Large asset managers will continue to split their secondaries offerings by specialist area and asset class, says Ted Craig, a partner with law firm Paul Hastings.

“A lot of this goes back to the cost of capital and return expectations,” Craig says. “Infrastructure is a different asset class to private equity, where the returns are very different, so having an infrastructure or real assets secondaries fund would make more sense. What we’re starting to see and what we’ll see more of is more funds based around asset classes as the market starts to service more than just private equity.”

Asset managers

Among the large asset managers with a specialist focus in secondaries is Brookfield Asset Management, which is yet to appear in the ranking. The Canadian giant said in February it had begun raising capital for its real estate secondaries platform, with plans to follow up with programmes for infrastructure and private equity.

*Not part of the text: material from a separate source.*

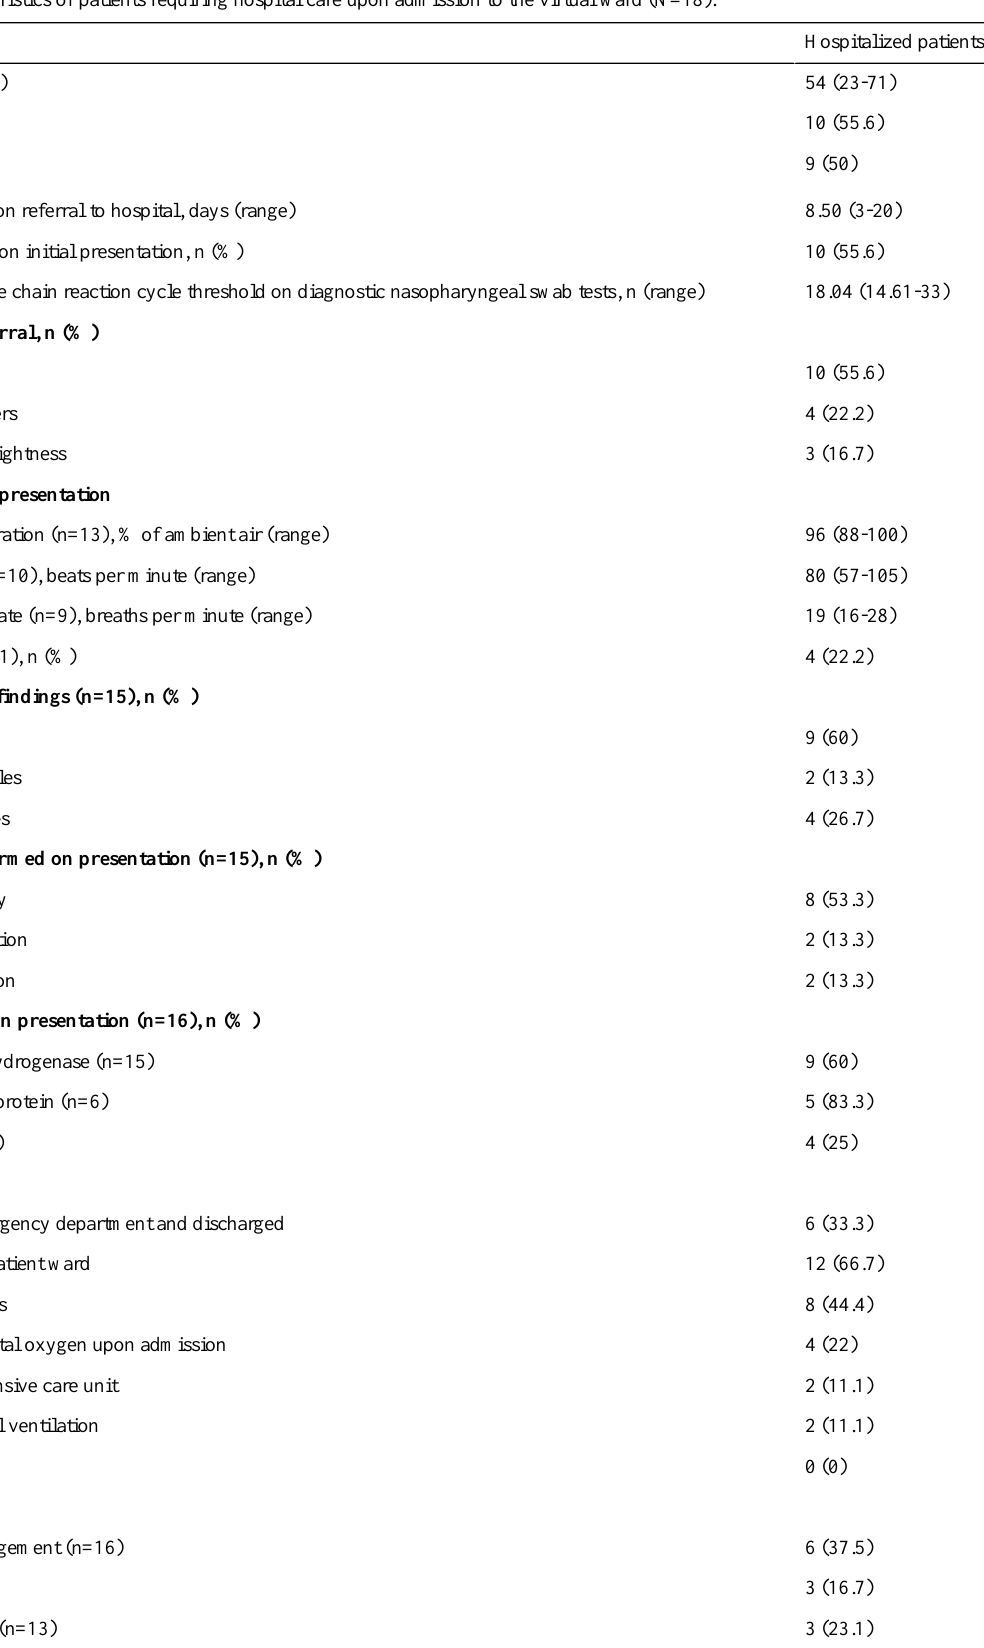
Table 3. Clinical characteristics of patients requiring hospital care upon admission to the virtual ward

Another specialist is Stafford Capital Partners (25). The London-headquartered manager is active across real assets and in August this year raised $695 million for its ninth timberland-focused secondaries fund, the largest such fund ever raised.

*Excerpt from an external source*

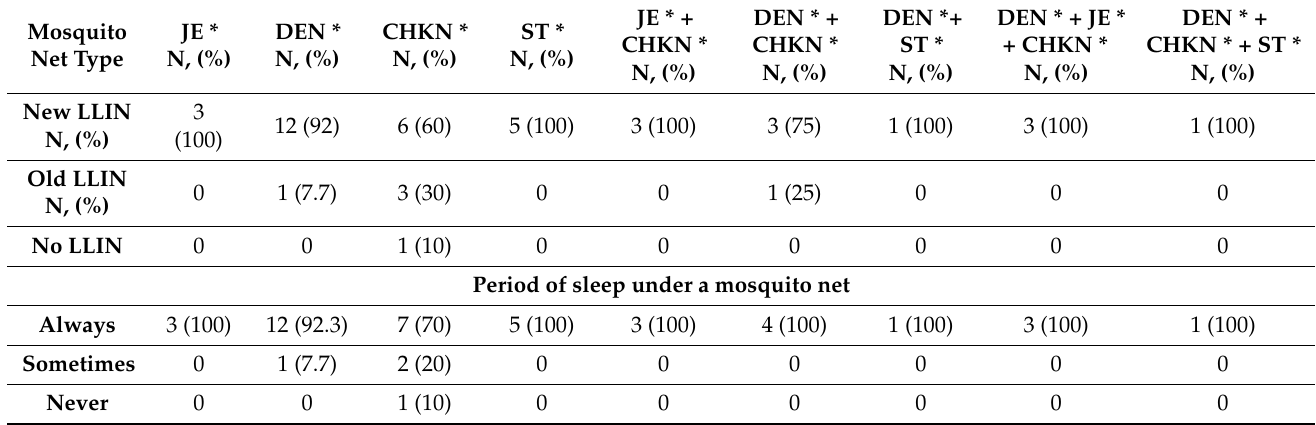
Table 3. LLIN coverage and compliance pattern among tested and positive cases from villages. N denotes no. of persons, % in parenthesis represents LLINs use under different net categories.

“To have reached this milestone amongst a global pandemic is a testament to the resilience of the global timberland market and Stafford’s diverse investment approach including secondaries, co-investments and primary fund commitments,” Stephen Addicott, co-managing partner of timberland at Stafford, said about the fund’s close.

What is next for the seemingly unstoppable secondaries market? Paul Hastings’ Craig says the biggest challenge over the coming years will be matching capital to assets. “All the ingredients are there, it just needs the people and skills to do it,” he says. “Other markets have supply and demand issues. I don’t think that’s an issue in the secondaries space.”

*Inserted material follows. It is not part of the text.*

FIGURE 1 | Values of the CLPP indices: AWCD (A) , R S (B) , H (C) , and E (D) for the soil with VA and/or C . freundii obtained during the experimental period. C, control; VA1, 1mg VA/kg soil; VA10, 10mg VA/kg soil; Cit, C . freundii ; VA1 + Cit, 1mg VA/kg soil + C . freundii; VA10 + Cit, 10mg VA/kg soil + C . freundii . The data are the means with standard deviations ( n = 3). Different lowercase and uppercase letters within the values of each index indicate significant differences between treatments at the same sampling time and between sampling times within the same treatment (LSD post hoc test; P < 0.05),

Verdun Perry, global head of Blackstone Strategic Partners (2), says the opportunities in the secondaries market far outweigh the challenges ahead. The growing application of secondaries by both LPs and GPs will continue to drive deal volume, he says. “We expect to see increased opportunity for specialisation in areas like credit secondaries, growth secondaries or infrastructure secondaries as the market evolves and becomes more developed and complex.”

Methodology

The 2021 SI 50 ranking is based on the amount of dedicated secondaries capital raised by firms between 1 January, 2016, and 30 June, 2021.

What counts?
Structures: Limited partnerships; co-investment funds; separate accounts; capital raised by secondaries firms that happen to be publicly traded; seed capital and GP commitment.

Strategies: Private equity secondaries; real estate secondaries; infrastructure secondaries; real assets secondaries; dedicated direct secondaries funds; secondaries-specific capital raised by funds of funds.

What does not count?
Direct private funds (private equity, real estate or infrastructure); dedicated preferred equity funds; hedge funds; opportunistic capital raises; deal-by-deal capital raises; PIPE investments; debt funds, including mezzanine funds; leverage; soft circle commitments.

Definitions
Secondaries: For purposes of the SI 50, the definition of secondaries capital is capital raised for a dedicated programme of investing directly into the secondaries market. This includes equity capital for diversified private equity, real estate, buyout, growth equity, venture capital and turnaround or control-oriented distressed secondaries investment opportunities.

Capital raised: This means capital definitively committed to a secondaries investment programme. In the case of a fundraising, it means the fund has had a final or official interim close after 1 January, 2016. You may count the full amount of a fund if it has a close after this date. And you may count the full amount of an interim close (a real one, not a ‘soft-circle’) that has occurred recently, even if no official announcement has been made. We also count capital raised through co-investment vehicles.